Whenever a line in the records below holds the string "size", copy it out.

──────── Information supplied ────────

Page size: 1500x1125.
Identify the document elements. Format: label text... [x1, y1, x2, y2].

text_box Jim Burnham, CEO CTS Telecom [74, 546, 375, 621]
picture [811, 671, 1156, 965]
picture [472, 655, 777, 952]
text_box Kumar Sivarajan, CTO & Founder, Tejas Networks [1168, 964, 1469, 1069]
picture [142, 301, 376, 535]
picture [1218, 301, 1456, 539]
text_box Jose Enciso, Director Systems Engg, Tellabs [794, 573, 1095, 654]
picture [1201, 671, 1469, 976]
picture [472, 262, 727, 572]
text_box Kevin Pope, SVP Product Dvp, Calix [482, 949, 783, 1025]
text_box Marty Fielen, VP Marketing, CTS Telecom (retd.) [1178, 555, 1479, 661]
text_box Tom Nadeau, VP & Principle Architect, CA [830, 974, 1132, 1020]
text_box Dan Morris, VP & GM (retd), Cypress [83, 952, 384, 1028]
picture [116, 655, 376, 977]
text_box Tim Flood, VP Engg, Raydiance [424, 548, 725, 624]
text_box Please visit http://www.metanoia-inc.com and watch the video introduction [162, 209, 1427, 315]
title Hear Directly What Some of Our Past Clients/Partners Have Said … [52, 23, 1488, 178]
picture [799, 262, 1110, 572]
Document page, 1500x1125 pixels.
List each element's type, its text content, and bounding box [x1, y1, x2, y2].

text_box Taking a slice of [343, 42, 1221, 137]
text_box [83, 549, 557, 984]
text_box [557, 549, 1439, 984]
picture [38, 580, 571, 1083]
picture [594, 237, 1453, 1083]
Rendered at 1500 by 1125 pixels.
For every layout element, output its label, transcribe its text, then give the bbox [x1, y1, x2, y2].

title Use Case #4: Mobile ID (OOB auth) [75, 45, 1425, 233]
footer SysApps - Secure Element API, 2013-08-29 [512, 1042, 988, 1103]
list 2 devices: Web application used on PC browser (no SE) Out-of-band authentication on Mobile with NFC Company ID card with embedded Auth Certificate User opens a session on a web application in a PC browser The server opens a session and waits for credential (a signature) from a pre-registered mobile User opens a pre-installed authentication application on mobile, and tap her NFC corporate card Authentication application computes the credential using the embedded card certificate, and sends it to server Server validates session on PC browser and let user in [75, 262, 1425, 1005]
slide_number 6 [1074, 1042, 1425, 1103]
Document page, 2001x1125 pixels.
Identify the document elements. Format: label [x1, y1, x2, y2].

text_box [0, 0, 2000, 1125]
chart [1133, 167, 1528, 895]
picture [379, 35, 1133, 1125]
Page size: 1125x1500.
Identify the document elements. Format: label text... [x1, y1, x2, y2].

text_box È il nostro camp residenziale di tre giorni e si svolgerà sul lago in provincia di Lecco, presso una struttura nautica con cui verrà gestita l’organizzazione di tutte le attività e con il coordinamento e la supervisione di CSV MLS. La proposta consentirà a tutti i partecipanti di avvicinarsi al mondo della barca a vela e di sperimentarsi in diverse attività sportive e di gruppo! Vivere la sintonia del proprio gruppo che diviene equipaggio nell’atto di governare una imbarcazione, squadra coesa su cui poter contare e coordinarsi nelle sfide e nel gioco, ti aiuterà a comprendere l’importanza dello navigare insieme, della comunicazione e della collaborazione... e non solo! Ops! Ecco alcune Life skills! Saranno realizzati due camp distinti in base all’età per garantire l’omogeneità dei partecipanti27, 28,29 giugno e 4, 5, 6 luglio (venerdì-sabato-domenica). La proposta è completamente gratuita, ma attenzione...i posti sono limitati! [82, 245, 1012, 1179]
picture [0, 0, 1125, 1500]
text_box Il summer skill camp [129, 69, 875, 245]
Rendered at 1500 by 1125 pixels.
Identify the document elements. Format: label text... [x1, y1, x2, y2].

────────

▶ [Output for this exercise]:
Page size: 1500x1125.
Page size: 1125x1500.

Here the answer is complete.